I looked for superparticular ratios whose prime factors were no larger than 23

and whose numerators were less than or equal to ten million (10 ^7) as that

seemed the practical limit of my computer at thattime (1997, XH (17).

My source was a paper by Bernd Streitberg and Klaus Balzer, 1988, The

Sound of Mathematics, Proceedings of the 1988 International Computer

Music Conference 158-165. They searched at the five limit to 10 ^12

and found only 10 (2/1, 3/2, 4/3, 5/4, 6/5, 9/8, 10/9, 16/15, 25/24

and 81/80).

I found only 240 at the 23 limit.
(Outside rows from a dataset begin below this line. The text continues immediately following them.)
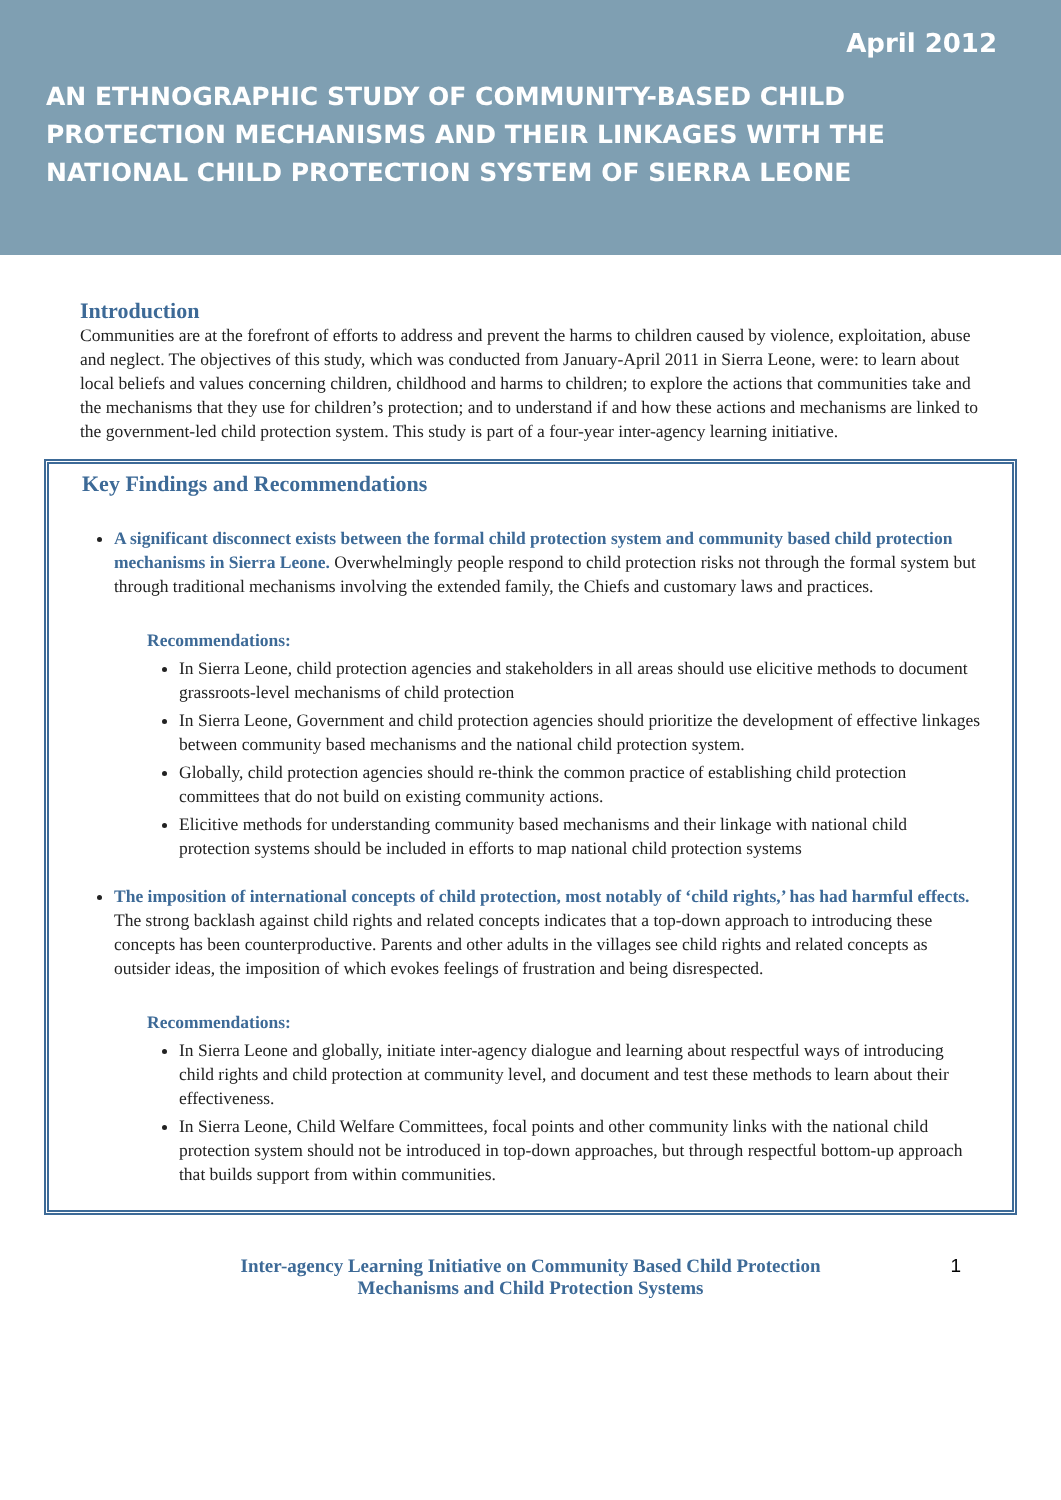April 2012
AN ETHNOGRAPHIC STUDY OF COMMUNITY-BASED CHILD
PROTECTION MECHANISMS AND THEIR LINKAGES WITH THE
NATIONAL CHILD PROTECTION SYSTEM OF SIERRA LEONE
Introduction
Communities are at the forefront of efforts to address and prevent the harms to children caused by violence, exploitation, abuse and neglect. The objectives of this study, which was conducted from January-April 2011 in Sierra Leone, were: to learn about local beliefs and values concerning children, childhood and harms to children; to explore the actions that communities take and the mechanisms that they use for children’s protection; and to understand if and how these actions and mechanisms are linked to the government-led child protection system. This study is part of a four-year inter-agency learning initiative.
Key Findings and Recommendations
A significant disconnect exists between the formal child protection system and community based child protection mechanisms in Sierra Leone. Overwhelmingly people respond to child protection risks not through the formal system but through traditional mechanisms involving the extended family, the Chiefs and customary laws and practices.
Recommendations:
In Sierra Leone, child protection agencies and stakeholders in all areas should use elicitive methods to document grassroots-level mechanisms of child protection
In Sierra Leone, Government and child protection agencies should prioritize the development of effective linkages between community based mechanisms and the national child protection system.
Globally, child protection agencies should re-think the common practice of establishing child protection committees that do not build on existing community actions.
Elicitive methods for understanding community based mechanisms and their linkage with national child protection systems should be included in efforts to map national child protection systems
The imposition of international concepts of child protection, most notably of ‘child rights,’ has had harmful effects. The strong backlash against child rights and related concepts indicates that a top-down approach to introducing these concepts has been counterproductive. Parents and other adults in the villages see child rights and related concepts as outsider ideas, the imposition of which evokes feelings of frustration and being disrespected.
Recommendations:
In Sierra Leone and globally, initiate inter-agency dialogue and learning about respectful ways of introducing child rights and child protection at community level, and document and test these methods to learn about their effectiveness.
In Sierra Leone, Child Welfare Committees, focal points and other community links with the national child protection system should not be introduced in top-down approaches, but through respectful bottom-up approach that builds support from within communities.
Inter-agency Learning Initiative on Community Based Child Protection
Mechanisms and Child Protection Systems
1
I've summarized the numbers at each

prime limit and the cumulative totals below:

Limit Number Total

2 1 1

3 3 4

5 6 10

7 13 23

11 17 40

13 28 68

17 40 108

19 58 166

23 74 240

I'm not sure what the question was about lengths (?) at

each limit; I hope these data help answer it.

--John

--- In tuning-math@y..., John Chalmers <JHCHALMERS@U...> wrote:

> I'm not sure what the question was about lengths (?) at

> each limit; I hope these data help answer it.

What's really best would be the data itself, and not a summary, but

if that is too onerous the largest for each prime would be nice.